Uma pessoa que mostra os braços

Relato do educador Frei Betto, em conversa com Paulo Freire, no livro "Essa escola chamada vida", sobre oficinas de teatro propostas por ele no presídio durante a Ditadura Militar:

Betto - Havia um preso chamado Arnaldo, que, mesmo nos dias de maior calor em Presidente Venceslau, sempre andava com uma japona azul de lã, que era do uniforme penitenciário. Um dia, perguntei a ele: “Arnaldo, por que você nunca tira a japona? Você não sente calor?”. Ele disse: “A razão não é essa. Eu, quando sair daqui, quero ser um grande bandido. Não quero mais ser um desses que estão abaixo da lei, quero ser desses que estão acima da lei, como Frank Sinatra, que é da Máfia.
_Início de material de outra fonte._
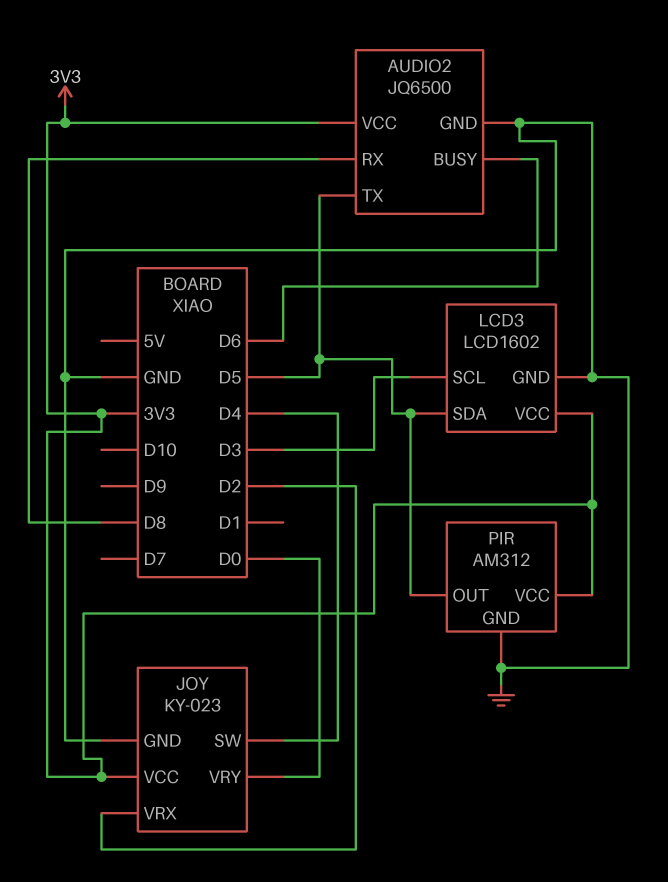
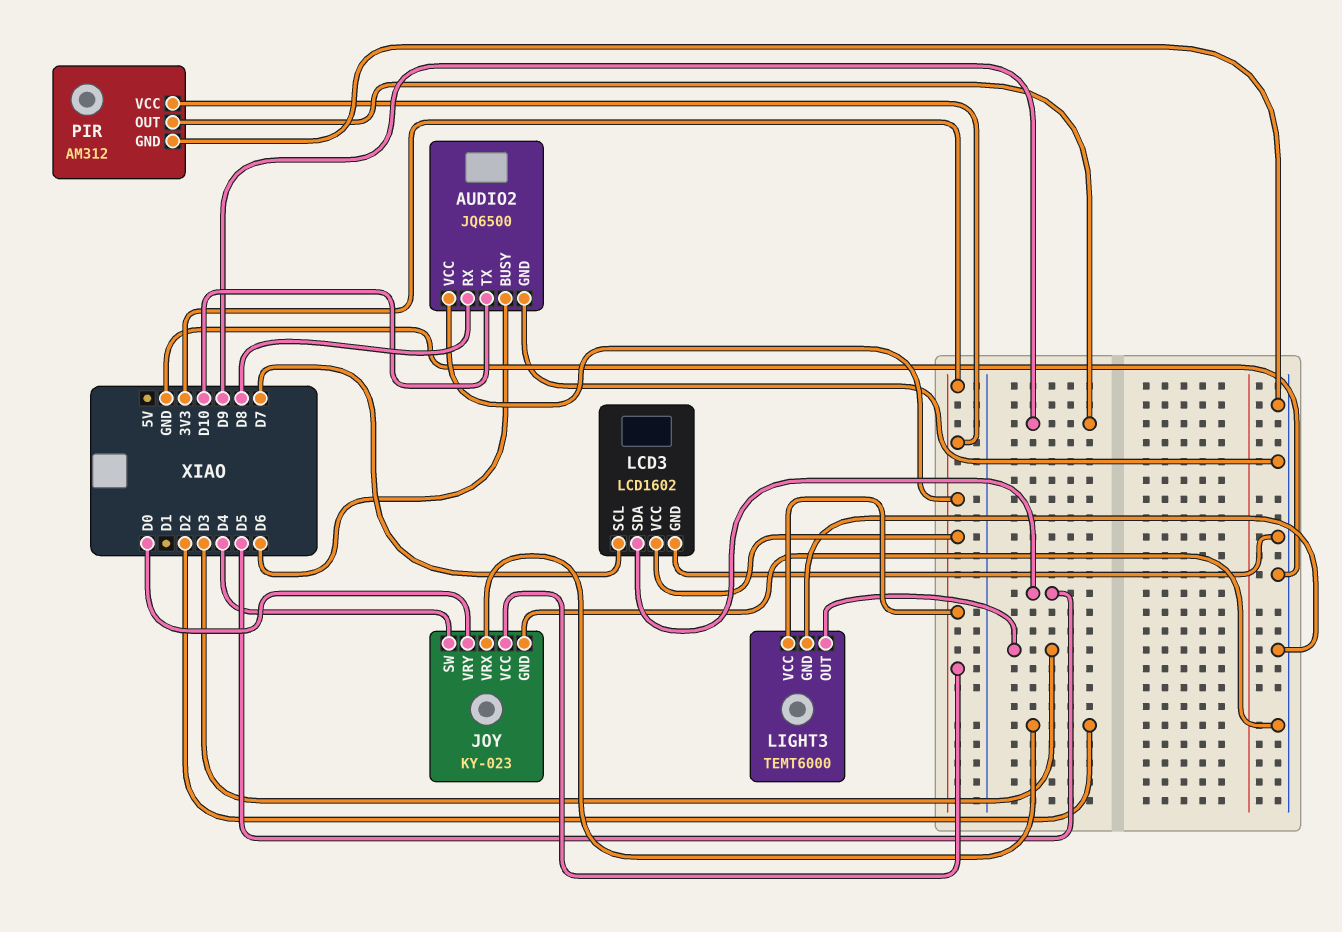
AUDIO2 pin TX: D5 -> D10
LCD3 pin SCL: D3 -> D7
LIGHT3: none -> TEMT6000
LIGHT3 pin GND: none -> GND
LIGHT3 pin OUT: none -> D3
LIGHT3 pin VCC: none -> 3V3
PIR pin OUT: D5 -> D9

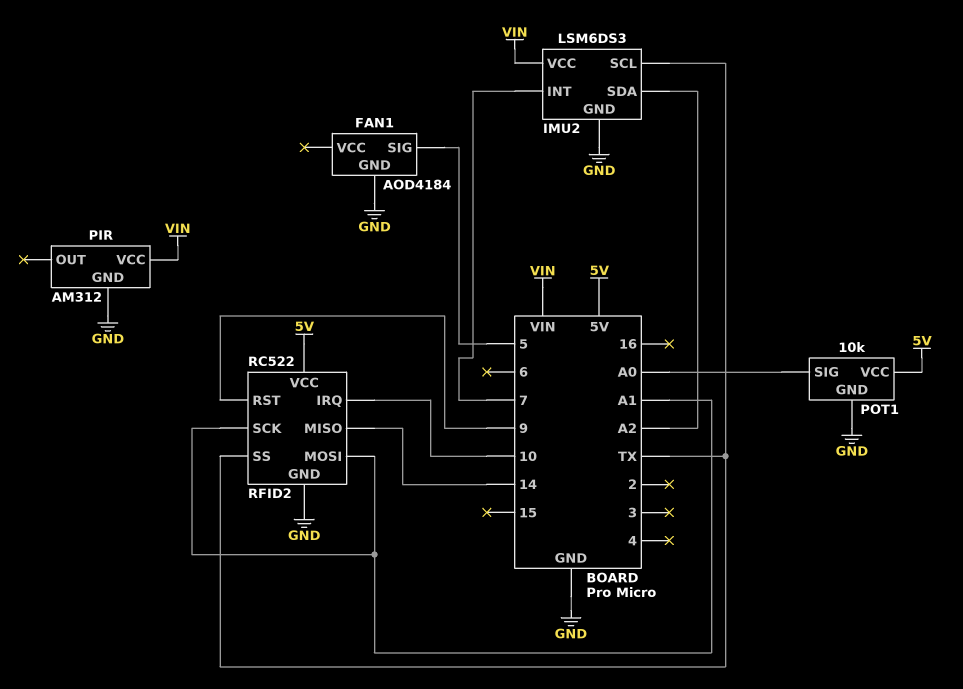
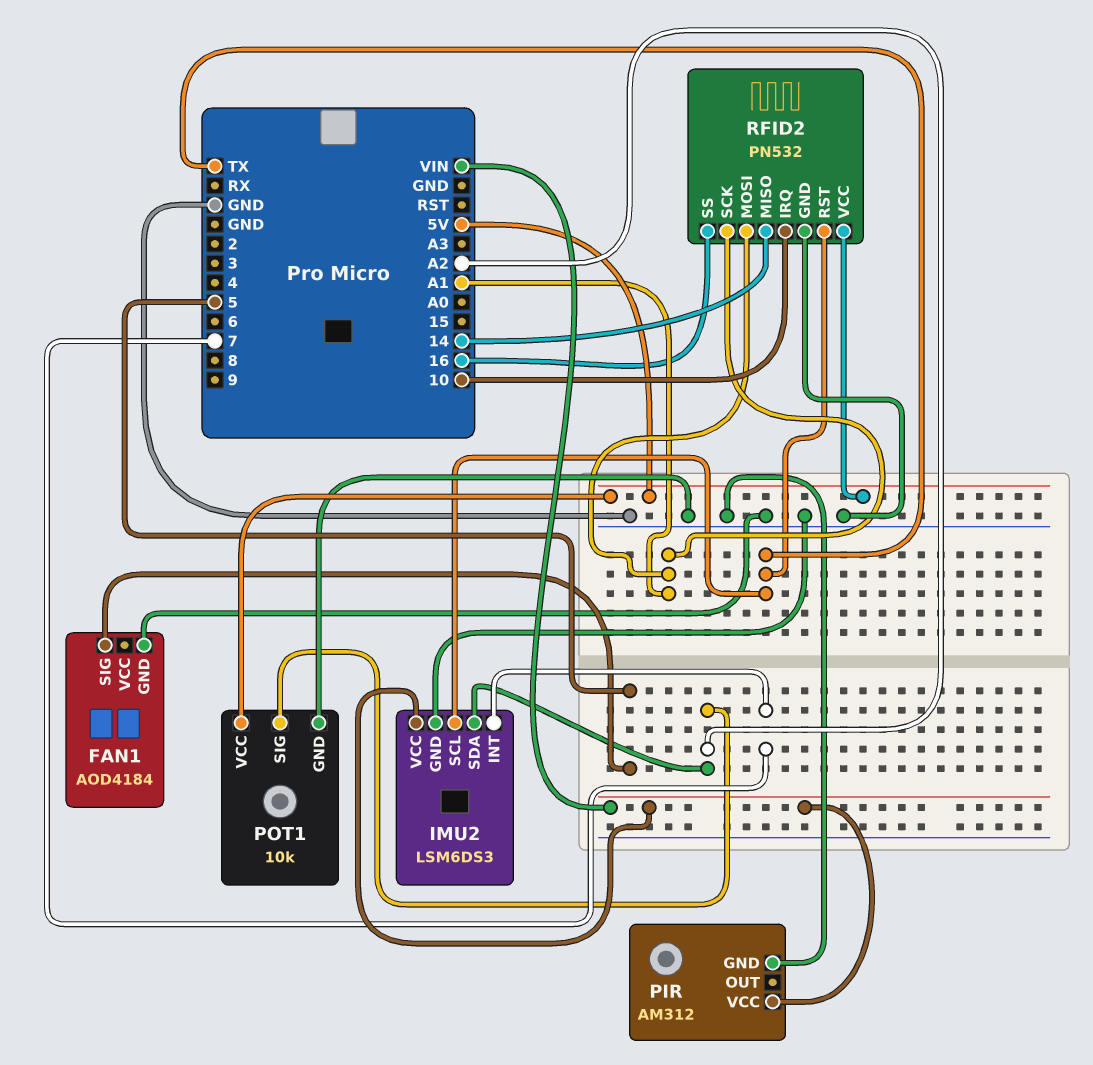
POT1 pin SIG: A0 -> A2
RFID2: RC522 -> PN532
RFID2 pin RST: 9 -> TX
RFID2 pin SS: TX -> 16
Você nunca o viu em manga de camisa. Os grandes bandidos só andam de terno e gravata. Acho que uma pessoa que mostra os braços é uma pessoa menor, uma pessoa inferior. E toda pessoa importante, que está acima da lei e pode fazer o que bem entende, está sempre de terno e gravata”.
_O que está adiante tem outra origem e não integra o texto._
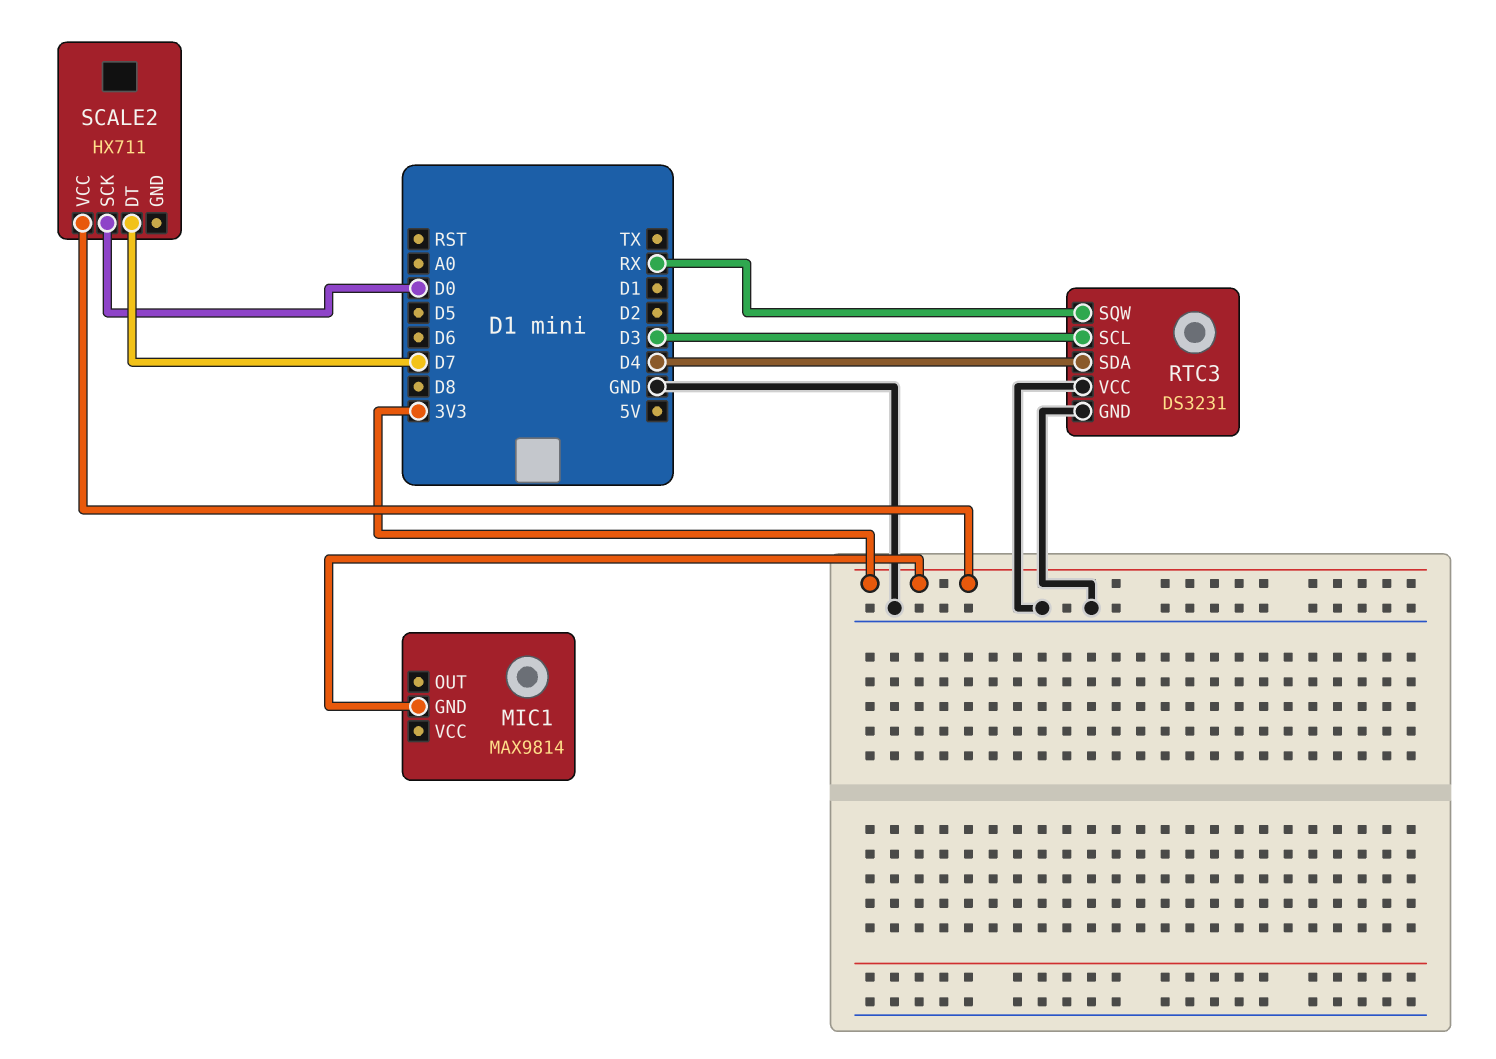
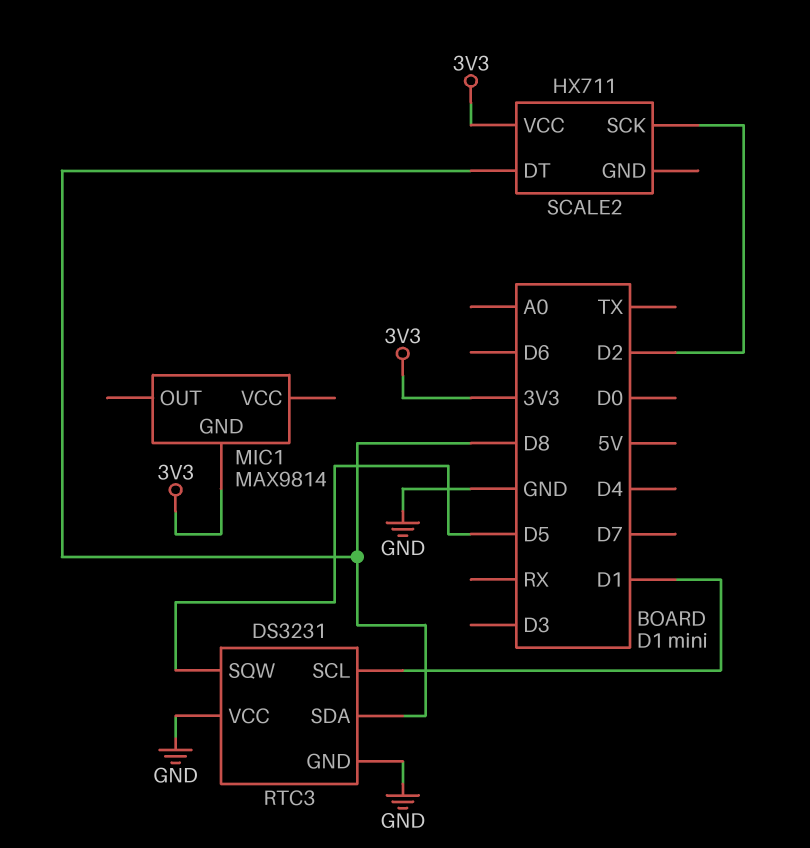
RTC3 pin SCL: D3 -> D1
RTC3 pin SDA: D4 -> D8
RTC3 pin SQW: RX -> D5
SCALE2 pin DT: D7 -> D8
SCALE2 pin SCK: D0 -> D2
Tudo bem. Comecei a trabalhar com esse cara, já com essa informação. Pois, olha, foi incrível o desbloqueio que ele apresentou na experiência teatral. Eu realizava exercícios de expressão corporal com eles, que iam desde a descontração da palavra, para fazer o oprimido tomar consciência de que a opressão o reduziu a um objeto fechado em si mesmo. Por que o trabalhador tem dificuldade de falar? Porque o seu trabalho dispensa a palavra. Ele tem apenas que ser um apêndice da máquina, um apêndice da enxada. Então, quando ele fala, parece ter a mesma dificuldade que a máquina e a enxada têm para falar e produzir a palavra... E o que eu fazia? Eu dizia: “Olha, vamos hoje fazer um passeio pelas nossas próprias bocas. Vamos abrir a boca. Mais, mais! Agora, passe a língua em toda a boca. Agora, enfiem a mão direita no céu da boca, na língua, nos dentes, bochecha esquerda, bochecha direita. Agora, com as duas mãos...”.
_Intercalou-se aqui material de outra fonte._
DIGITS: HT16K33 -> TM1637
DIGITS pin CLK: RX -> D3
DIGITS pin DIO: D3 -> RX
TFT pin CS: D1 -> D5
Assim eles iam tomando consciência de como a boca é um órgão de expressão, muito maior do que pensamos e que, em geral, temos pudor, preguiça de usar. [...]
Paulo – [...] Imagine se, em lugar de começar como começou, você tivesse feito um discurso sobre a libertação...
Betto – Mas isso é que é interessante. Eu estava contando a experiência daquele preso chamado Arnaldo, e o que me surpreendeu foi o dia em que cheguei ao pátio, e ele não só estava sem a japona, mas tinha raspado o cabelo! [...] Ele, mesmo no frio, não colocou o agasalho. Porque realmente renasceu. Alguma coisa explodiu nele.